For instance, let’s stick with our example and say that you want to support InputFiles of the following type.

interface MyInputFile {
  path: string;
}

You can then customize typegram to fit your needs by passing your custom InputFile to the ApiMethods type.

import * as Typegram from "typegram";

type API = Typegram.ApiMethods<MyInputFile>;

You can now access all types that must respect MyInputFile through the API type:

// The utility types `Opts` and `Ret`:
type Opts<M extends keyof API> = Typegram.Opts<MyInputFile>[M];
type Ret<M extends keyof API> = Typegram.Ret<MyInputFile>[M];

Each method takes just a single argument with a structure that corresponds to the object expected by Telegram. If you need to directly access that type, consider using Opts<M> where M is the method name (e.g. Opts<'getMe'>).

Each method returns the object that is specified by Telegram. If you directly need to access the return type of a method, consider using Ret<M> where M is the method name (e.g. Opts<'getMe'>).

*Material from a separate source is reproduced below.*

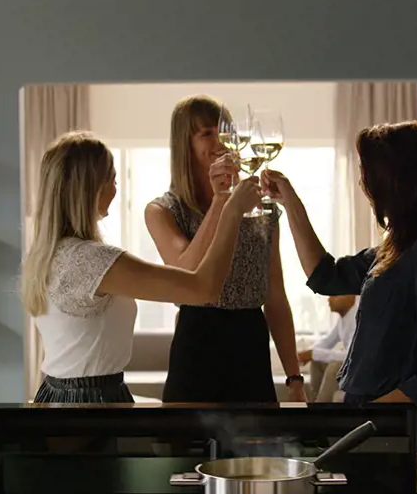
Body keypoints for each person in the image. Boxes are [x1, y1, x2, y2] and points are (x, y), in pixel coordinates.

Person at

// The adjusted `InputMedia*` types:
type InputMedia = Typegram.InputMedia<MyInputFile>;
type InputMediaPhoto = Typegram.InputMediaPhoto<MyInputFile>;
type InputMediaVideo = Typegram.InputMediaVideo<MyInputFile>;
type InputMediaAnimation = Typegram.InputMediaAnimation<MyInputFile>;
type InputMediaAudio = Typegram.InputMediaAudio<MyInputFile>;
type InputMediaDocument = Typegram.InputMediaDocument<MyInputFile>;

Note that interfaces other than the ones mentioned above are unaffected by the customization through MyInputFile. They can simply continue to be imported directly from typegram.

Where Do the Types Come from

They’re handwritten.

That is, they’re of course not entirely handwritten. The initial version of them were produced in one afternoon by a combination of copying and pasting from the website, VIM magic, regular expressions, and VSCode auto-formatting the rest.

After that, some more work and a few community contributions did the polishing.

Subsequent updates to the API were integrated manually in a similar fashion.

Other people’s previous attempts to harvest the types directly from the website using a script failed due to the required effort of handling special cases about the layout of the website.

The grammY bot framework was orginally based on typegram which served as the starting point for the grammY types package. Starting after the upgrade to Bot API 5.0, most changes and updates to typegram were simply git cherry-picked from this repository. If you want to contribute to typegram, it may makes sense to add them to grammY first and then can easily be backported to typegram.